CI/CD with clore-ai SDK

Integrate GPU testing and deployment into your CI/CD pipelines. This chapter covers GitHub Actions, GitLab CI, Docker, and secrets management — with full working configs.

Secrets Management

Before configuring any pipeline, store your Clore API key securely.

GitHub Actions

Go to your repo → Settings → Secrets and variables → Actions
Click New repository secret
Name: CLORE_API_KEY, Value: your API key

GitLab CI

Go to your project → Settings → CI/CD → Variables
Add variable: Key = CLORE_API_KEY, Value = your API key
Check Mask variable and Protect variable

General Rules

Never hardcode API keys in source code or CI configs
Use environment variables or secrets managers
Rotate keys periodically
Restrict key scope: use a dedicated API key for CI (not your main account key)

GitHub Actions

Basic: GPU Smoke Test

Run nvidia-smi on a Clore GPU on every push to main.

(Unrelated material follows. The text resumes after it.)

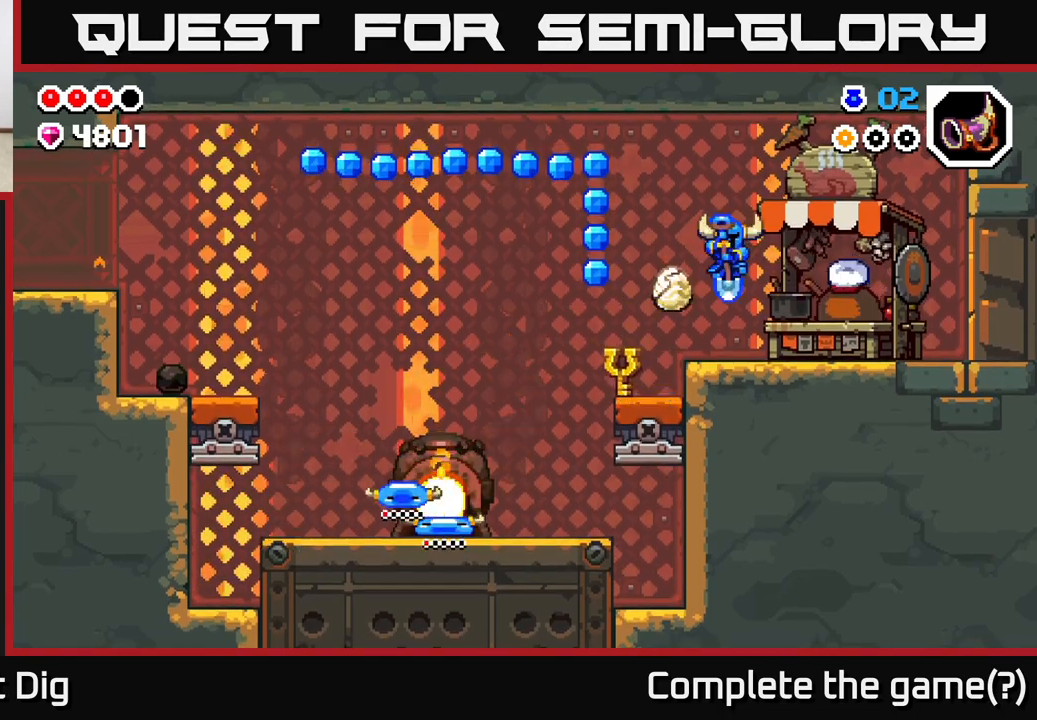
{"buttons": [], "left_stick": "center", "right_stick": "center", "events": [[217, "X", "down"], [283, "X", "up"], [300, "left_stick", "center"]]}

# .github/workflows/gpu-test.yml
name: GPU Smoke Test

on:
  push:
    branches: [main]
  workflow_dispatch:

env:
  CLORE_API_KEY: ${{ secrets.CLORE_API_KEY }}

jobs:
  gpu-test:
    runs-on: ubuntu-latest
    timeout-minutes: 15

    steps:
      - uses: actions/checkout@v4

      - name: Set up Python
        uses: actions/setup-python@v5
        with:
          python-version: "3.11"

      - name: Install SDK
        run: pip install clore-ai

      - name: Run GPU test
        run: |
          python << 'EOF'
          import time
          from clore_ai import CloreAI
          from clore_ai.exceptions import CloreAPIError

          client = CloreAI()
          order_id = None

          try:
              # Find cheapest GPU
              servers = client.marketplace(max_price_usd=1.0)
              servers.sort(key=lambda s: s.price_usd or float("inf"))

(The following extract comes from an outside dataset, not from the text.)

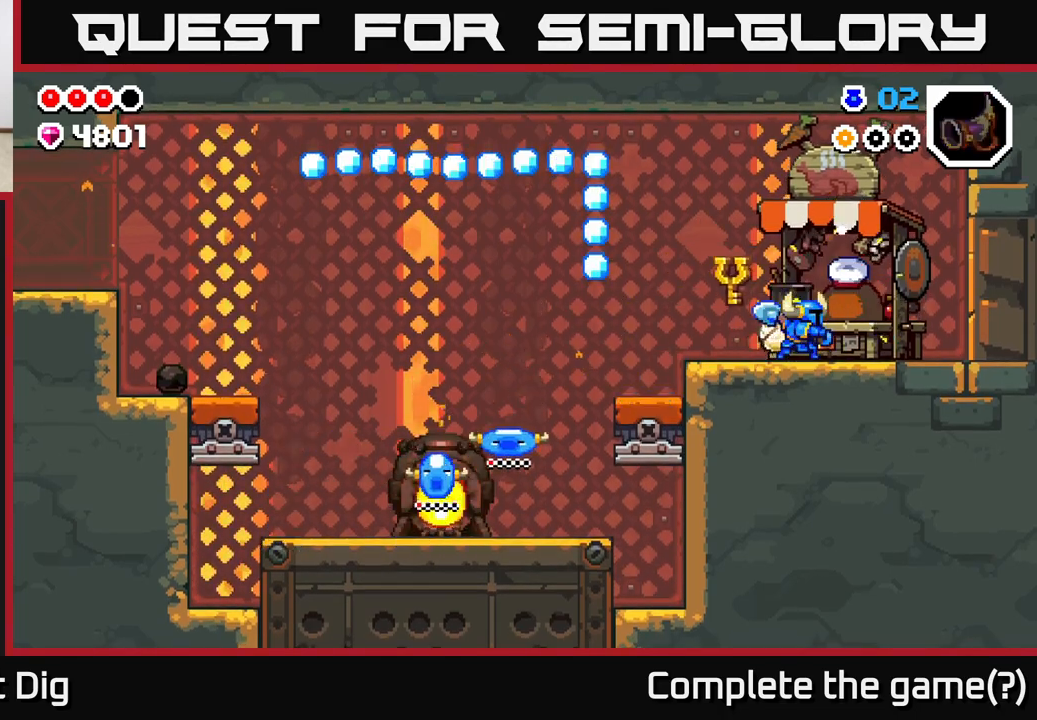
{"buttons": [], "left_stick": "right", "right_stick": "center", "events": [[167, "left_stick", "right"]]}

              if not servers:
                  print("::warning::No GPU servers available")
                  exit(0)

              best = servers[0]
              print(f"Using server {best.id}: {best.gpu_model} @ ${best.price_usd:.4f}/h")

              # Create order
              order = client.create_order(
                  server_id=best.id,
                  image="cloreai/ubuntu22.04-cuda12",
                  type="on-demand",
                  currency="bitcoin",
                  ssh_password="CITest123",
                  ports={"22": "tcp"},
              )
              order_id = order.id
              print(f"Order {order_id} created")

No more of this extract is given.